▶ **What you have to do**:
Do these statements agree with the page on when inference breaks down? (a) With a sample size of one, spread cannot be measured. (b) Near-degeneracy always makes your software raise an error. (c) The sample size slider goes up to 100. Answer each with yes or no and quote the deciding words.

When Inference Breaks Down

The common thread

You need variation to learn anything. When variation disappears in some dimension, the math collapses.

Every formula in this course has a denominator that measures variation somewhere. When that variation goes to zero, the formula divides by zero and inference breaks down:

What disappears What breaks Why
Variation in data (all values identical) SD = 0, SE = 0, CI has zero width Nothing to estimate — your “sample” is a constant
Variation in sample size (n = 1) \(s^2 = \frac{\sum(x_i - \bar{x})^2}{n-1}\) divides by 0 Can’t measure spread from a single point
Variation in X (regressor is constant) OLS slope is undefined Can’t draw a line through a vertical stack of points
Variation between regressors (perfect collinearity) Individual coefficients undefined Can’t separate the effect of X1 from X2 if they move together perfectly

The simulations below let you push each slider to the edge and watch the math collapse in real time.

The Oracle View. In these simulations, we set \(\sigma\), the true slope \(\beta\), and \(SD(X)\) — we control the data-generating process and can push parameters to their breaking point. In practice, you estimate all of these from data. The danger is that near-degeneracy (tiny Var(X), high collinearity) can silently produce huge SEs without your software raising an error.


Simulation 1: Too little data

The standard error is \(SE = s / \sqrt{n}\). As \(n\) shrinks, the SE explodes — your estimate becomes useless. At \(n = 1\), the sample variance \(s^2\) is undefined (dividing by \(n - 1 = 0\)).

Watch the confidence interval expand until it swallows everything.

#| standalone: true
#| viewerHeight: 650

library(shiny)

ui <- fluidPage(
  tags$head(tags$style(HTML("
    .stats-box {
      background: #f0f4f8; border-radius: 6px; padding: 14px;
      margin-top: 12px; font-size: 14px; line-height: 1.9;
    }
    .stats-box b { color: #2c3e50; }
    .warning { color: #e74c3c; font-weight: bold; }
  "))),

  sidebarLayout(
    sidebarPanel(
      width = 3,

      sliderInput("n", "Sample size (n):",
                  min = 1, max = 50, value = 30, step = 1),

      sliderInput("true_mu", "True mean:",
                  min = 0, max = 100, value = 50, step = 5),

      sliderInput("true_sd", "Population SD:",
                  min = 5, max = 30, value = 15, step = 1),

      uiOutput("results")
    ),

    mainPanel(
      width = 9,
      plotOutput("ci_plot", height = "550px")
    )
  )
)

server <- function(input, output, session) {

  sim <- reactive({
    n   <- input$n
    mu  <- input$true_mu
    sig <- input$true_sd

    samp <- rnorm(n, mu, sig)
    xbar <- mean(samp)

Records from a data source:
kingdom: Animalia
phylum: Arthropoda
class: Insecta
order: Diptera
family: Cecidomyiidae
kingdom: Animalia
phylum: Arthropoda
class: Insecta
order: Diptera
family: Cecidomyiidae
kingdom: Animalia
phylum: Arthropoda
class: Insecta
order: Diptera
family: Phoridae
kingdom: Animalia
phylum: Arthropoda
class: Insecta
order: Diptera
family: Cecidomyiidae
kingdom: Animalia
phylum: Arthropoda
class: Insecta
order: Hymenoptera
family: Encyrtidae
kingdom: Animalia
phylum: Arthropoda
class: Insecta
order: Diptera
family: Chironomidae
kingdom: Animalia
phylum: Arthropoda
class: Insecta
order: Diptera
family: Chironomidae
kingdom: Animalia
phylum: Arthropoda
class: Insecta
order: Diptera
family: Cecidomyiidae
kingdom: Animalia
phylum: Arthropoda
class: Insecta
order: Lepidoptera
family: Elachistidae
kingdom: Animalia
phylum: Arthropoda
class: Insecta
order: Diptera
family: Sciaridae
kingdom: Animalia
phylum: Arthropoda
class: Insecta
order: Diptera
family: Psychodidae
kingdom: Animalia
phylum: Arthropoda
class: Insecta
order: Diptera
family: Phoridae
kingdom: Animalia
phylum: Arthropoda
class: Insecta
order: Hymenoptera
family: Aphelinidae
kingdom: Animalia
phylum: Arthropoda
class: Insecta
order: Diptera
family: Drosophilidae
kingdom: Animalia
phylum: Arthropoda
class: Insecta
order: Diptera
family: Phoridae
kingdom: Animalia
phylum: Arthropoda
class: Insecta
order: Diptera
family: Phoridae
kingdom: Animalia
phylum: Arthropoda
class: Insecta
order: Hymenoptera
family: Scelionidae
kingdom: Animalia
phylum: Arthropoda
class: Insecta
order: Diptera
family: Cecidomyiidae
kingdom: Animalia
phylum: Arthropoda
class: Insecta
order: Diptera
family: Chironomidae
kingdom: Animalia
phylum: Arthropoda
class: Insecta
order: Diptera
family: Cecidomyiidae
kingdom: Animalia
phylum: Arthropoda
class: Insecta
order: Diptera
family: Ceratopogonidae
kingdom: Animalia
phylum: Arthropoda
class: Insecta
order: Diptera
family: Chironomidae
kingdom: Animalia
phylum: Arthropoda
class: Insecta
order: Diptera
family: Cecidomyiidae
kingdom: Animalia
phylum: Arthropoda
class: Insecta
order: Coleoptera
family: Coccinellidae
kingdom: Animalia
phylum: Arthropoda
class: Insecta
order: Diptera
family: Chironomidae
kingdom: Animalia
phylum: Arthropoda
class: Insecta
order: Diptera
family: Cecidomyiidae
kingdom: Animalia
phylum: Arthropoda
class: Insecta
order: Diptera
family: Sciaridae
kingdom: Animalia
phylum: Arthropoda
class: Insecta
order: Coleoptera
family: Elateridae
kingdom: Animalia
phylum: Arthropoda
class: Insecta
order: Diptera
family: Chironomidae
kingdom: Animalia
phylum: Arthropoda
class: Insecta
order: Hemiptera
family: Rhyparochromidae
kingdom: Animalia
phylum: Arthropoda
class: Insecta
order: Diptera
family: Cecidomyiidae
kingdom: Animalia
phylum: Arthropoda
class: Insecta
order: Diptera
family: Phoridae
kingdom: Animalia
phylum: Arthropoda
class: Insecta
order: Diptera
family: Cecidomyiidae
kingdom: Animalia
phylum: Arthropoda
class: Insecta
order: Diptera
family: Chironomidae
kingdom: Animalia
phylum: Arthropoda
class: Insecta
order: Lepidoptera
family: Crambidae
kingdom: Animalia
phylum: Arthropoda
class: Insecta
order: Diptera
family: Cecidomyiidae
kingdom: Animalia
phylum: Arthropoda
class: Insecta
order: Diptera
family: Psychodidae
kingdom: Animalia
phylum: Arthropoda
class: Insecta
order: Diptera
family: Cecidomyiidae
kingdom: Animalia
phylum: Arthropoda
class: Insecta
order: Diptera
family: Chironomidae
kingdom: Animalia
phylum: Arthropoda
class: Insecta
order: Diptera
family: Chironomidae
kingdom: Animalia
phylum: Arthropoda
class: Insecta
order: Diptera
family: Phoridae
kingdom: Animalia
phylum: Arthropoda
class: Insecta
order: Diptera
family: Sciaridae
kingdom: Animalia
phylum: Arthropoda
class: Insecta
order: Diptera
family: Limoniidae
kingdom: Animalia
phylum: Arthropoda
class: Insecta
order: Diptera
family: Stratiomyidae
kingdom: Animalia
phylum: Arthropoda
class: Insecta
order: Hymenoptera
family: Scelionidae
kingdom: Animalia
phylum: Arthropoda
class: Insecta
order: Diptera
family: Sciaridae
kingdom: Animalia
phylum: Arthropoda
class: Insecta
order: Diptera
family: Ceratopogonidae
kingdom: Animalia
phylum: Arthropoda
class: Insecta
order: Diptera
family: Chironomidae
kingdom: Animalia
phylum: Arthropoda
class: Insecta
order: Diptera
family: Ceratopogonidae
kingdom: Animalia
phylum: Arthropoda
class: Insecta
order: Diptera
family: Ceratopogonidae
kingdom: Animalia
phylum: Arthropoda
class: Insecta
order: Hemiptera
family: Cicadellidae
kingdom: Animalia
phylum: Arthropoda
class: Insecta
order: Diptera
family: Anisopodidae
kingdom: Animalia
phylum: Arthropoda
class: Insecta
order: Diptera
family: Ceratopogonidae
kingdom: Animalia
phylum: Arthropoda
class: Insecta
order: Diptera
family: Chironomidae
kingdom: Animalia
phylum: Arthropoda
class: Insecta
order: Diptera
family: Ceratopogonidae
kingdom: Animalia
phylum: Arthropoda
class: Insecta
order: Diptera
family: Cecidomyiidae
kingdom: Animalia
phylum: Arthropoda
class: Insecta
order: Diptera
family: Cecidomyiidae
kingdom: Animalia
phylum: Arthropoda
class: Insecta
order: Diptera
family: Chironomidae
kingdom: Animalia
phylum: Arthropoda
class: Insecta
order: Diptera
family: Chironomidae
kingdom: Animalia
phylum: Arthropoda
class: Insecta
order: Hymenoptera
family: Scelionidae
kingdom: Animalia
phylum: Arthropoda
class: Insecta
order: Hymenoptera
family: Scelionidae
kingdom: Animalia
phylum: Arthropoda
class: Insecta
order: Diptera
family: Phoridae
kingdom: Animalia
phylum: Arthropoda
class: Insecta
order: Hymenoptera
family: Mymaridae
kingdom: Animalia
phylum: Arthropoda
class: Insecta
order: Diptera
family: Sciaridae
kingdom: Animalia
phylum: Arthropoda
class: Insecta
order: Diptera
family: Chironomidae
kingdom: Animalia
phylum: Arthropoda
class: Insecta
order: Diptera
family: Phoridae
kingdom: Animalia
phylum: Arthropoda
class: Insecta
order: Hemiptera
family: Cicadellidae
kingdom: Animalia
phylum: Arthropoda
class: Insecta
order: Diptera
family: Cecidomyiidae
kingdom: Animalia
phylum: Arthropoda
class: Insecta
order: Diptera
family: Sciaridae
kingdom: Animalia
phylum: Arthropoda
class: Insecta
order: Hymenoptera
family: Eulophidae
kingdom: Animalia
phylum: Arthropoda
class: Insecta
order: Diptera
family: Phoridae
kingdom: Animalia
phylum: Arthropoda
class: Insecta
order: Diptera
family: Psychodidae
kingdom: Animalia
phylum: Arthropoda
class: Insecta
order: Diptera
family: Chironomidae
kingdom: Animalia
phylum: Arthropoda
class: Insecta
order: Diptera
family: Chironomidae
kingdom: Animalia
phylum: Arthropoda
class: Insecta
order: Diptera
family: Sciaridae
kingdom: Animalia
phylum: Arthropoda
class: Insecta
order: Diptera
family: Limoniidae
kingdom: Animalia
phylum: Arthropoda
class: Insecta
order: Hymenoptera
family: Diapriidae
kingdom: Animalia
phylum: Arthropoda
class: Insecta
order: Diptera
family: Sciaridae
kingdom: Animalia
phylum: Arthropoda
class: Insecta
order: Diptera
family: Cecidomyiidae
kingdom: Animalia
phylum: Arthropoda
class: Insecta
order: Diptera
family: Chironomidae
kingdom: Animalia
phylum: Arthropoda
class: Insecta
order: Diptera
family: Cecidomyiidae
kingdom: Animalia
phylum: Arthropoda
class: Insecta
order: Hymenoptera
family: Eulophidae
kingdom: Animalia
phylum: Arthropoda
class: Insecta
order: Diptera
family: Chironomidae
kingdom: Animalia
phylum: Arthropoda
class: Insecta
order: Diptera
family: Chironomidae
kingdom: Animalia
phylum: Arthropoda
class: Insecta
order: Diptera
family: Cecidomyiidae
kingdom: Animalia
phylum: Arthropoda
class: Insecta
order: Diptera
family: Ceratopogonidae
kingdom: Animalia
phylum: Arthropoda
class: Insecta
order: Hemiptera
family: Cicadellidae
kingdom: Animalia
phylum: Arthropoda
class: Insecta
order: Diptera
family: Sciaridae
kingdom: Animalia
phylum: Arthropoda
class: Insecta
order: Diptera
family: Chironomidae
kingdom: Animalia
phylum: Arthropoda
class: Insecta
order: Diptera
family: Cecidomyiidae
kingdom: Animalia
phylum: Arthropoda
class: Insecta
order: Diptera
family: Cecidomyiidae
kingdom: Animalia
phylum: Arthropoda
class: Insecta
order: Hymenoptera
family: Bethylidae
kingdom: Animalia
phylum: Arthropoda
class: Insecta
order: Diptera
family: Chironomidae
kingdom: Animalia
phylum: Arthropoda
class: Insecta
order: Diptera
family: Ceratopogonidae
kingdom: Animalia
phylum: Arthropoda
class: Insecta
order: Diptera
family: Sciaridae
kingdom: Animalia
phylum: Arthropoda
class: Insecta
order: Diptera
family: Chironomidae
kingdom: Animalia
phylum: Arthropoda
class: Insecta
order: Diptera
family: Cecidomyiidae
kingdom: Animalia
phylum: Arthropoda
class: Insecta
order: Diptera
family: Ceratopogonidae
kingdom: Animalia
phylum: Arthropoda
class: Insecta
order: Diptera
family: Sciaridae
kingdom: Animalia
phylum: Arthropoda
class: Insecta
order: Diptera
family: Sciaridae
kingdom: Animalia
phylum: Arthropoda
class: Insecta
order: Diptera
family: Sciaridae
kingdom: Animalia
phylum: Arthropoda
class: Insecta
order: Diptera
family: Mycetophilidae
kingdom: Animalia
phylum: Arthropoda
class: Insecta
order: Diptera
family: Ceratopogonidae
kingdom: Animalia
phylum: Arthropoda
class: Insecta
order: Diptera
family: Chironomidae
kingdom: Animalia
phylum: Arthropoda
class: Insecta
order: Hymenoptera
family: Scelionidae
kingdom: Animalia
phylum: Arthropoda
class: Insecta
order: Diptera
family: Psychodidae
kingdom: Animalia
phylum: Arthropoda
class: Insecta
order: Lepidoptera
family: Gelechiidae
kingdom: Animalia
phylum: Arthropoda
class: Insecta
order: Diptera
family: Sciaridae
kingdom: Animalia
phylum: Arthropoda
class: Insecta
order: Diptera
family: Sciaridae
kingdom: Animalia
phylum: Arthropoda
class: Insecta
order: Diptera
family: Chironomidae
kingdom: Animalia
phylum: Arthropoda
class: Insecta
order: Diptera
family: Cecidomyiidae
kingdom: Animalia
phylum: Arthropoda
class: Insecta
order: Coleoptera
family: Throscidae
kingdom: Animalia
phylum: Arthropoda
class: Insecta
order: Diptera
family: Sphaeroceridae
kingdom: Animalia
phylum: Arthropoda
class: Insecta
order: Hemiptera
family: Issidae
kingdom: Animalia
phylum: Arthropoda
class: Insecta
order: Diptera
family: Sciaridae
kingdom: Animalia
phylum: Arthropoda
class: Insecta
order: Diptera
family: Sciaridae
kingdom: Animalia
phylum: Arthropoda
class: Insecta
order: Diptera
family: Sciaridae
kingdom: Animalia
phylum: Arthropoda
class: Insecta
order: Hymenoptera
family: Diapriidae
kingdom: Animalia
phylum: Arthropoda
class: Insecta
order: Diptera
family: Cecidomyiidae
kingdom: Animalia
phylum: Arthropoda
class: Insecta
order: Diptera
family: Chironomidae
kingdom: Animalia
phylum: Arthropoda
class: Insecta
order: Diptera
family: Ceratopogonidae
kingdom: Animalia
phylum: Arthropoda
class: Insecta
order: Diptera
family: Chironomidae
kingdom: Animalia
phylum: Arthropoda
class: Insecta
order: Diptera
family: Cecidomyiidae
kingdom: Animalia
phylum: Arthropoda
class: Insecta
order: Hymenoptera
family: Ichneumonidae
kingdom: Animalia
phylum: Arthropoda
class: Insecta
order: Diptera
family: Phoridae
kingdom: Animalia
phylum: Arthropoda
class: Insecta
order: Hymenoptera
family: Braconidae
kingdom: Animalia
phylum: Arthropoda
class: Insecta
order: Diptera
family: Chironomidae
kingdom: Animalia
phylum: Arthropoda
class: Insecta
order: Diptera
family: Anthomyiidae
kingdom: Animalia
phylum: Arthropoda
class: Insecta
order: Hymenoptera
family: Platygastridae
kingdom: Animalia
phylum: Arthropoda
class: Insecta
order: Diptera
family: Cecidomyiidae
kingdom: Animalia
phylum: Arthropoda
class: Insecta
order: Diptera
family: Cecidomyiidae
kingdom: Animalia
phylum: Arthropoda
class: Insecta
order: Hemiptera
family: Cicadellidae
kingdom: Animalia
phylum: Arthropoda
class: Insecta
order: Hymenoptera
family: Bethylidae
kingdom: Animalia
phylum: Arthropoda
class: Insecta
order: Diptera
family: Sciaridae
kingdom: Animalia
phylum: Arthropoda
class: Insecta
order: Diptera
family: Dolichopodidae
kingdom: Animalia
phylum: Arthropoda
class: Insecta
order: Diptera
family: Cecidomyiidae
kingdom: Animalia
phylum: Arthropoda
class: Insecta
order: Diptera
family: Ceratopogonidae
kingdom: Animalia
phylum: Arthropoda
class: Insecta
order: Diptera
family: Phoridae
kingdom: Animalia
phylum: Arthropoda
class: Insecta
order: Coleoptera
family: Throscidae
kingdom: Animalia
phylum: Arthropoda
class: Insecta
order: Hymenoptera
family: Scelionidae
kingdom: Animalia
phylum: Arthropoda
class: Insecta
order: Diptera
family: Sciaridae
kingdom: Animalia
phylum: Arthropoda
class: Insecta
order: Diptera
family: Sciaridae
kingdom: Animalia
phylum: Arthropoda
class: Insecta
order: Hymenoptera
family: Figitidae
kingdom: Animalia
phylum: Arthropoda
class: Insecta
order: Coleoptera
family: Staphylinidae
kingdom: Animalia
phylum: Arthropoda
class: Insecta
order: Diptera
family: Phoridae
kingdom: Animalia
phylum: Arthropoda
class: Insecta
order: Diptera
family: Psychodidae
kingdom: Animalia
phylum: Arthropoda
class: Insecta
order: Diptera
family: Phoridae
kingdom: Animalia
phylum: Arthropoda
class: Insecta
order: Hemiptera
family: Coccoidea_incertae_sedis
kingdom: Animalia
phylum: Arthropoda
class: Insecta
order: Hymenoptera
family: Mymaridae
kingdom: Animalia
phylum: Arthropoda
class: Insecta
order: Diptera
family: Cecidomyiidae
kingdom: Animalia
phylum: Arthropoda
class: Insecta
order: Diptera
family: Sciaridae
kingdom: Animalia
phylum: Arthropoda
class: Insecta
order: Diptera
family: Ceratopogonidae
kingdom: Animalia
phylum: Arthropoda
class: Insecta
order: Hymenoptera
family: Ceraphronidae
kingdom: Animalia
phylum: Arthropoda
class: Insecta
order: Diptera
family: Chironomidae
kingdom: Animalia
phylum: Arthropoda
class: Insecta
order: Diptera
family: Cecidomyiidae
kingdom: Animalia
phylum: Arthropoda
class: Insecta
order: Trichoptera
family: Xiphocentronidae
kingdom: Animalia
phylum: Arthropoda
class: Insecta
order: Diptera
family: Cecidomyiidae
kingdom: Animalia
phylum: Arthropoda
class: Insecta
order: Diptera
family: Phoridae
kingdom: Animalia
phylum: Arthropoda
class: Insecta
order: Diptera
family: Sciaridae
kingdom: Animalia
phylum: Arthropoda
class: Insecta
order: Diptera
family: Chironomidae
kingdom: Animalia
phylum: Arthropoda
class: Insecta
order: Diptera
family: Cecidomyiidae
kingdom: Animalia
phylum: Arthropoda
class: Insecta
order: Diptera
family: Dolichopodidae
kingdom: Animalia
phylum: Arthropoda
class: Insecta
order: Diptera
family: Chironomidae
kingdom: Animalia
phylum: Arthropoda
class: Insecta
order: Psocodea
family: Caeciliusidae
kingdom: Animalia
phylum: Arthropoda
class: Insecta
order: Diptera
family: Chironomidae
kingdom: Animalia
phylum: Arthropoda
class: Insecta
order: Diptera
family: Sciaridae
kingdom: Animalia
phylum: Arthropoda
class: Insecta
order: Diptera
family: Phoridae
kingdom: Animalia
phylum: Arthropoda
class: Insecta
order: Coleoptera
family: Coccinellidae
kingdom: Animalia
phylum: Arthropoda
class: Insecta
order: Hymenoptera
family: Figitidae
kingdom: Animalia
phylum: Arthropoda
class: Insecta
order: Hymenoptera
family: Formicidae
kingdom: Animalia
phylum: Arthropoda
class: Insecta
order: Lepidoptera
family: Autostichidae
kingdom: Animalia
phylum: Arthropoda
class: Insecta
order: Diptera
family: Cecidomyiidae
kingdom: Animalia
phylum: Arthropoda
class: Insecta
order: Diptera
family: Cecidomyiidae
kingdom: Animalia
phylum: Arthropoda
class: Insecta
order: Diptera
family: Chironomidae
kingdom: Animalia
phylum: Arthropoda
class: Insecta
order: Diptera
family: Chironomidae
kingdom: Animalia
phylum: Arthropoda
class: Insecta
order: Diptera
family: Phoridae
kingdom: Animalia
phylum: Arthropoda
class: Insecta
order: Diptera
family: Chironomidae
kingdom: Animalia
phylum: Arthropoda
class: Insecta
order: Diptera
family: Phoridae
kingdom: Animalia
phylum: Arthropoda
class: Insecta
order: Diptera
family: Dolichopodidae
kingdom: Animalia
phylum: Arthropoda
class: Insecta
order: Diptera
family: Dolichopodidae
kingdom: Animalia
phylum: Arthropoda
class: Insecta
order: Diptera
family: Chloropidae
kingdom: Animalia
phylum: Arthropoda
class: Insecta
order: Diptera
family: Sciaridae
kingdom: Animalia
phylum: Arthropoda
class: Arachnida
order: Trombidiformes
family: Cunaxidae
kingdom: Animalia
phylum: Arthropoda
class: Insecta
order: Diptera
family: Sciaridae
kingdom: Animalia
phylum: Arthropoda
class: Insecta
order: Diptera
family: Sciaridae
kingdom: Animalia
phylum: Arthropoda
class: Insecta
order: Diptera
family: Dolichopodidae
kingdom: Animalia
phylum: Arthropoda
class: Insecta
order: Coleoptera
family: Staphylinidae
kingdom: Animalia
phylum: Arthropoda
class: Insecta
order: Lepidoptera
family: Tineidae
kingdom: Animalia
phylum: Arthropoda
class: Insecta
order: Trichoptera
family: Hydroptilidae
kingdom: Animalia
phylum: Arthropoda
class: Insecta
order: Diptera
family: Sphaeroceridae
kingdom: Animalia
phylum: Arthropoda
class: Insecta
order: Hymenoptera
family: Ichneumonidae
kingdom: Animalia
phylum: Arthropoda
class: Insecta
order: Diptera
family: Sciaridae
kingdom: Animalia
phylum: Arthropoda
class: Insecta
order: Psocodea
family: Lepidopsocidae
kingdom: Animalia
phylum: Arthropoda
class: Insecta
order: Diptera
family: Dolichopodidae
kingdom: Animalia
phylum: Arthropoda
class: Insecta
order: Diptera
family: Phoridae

▶ **Output for this exercise**:
(a) Yes: "Can’t measure spread from a single point"
(b) No: "can silently produce huge SEs without your software raising an error"
(c) No: "min = 1, max = 50"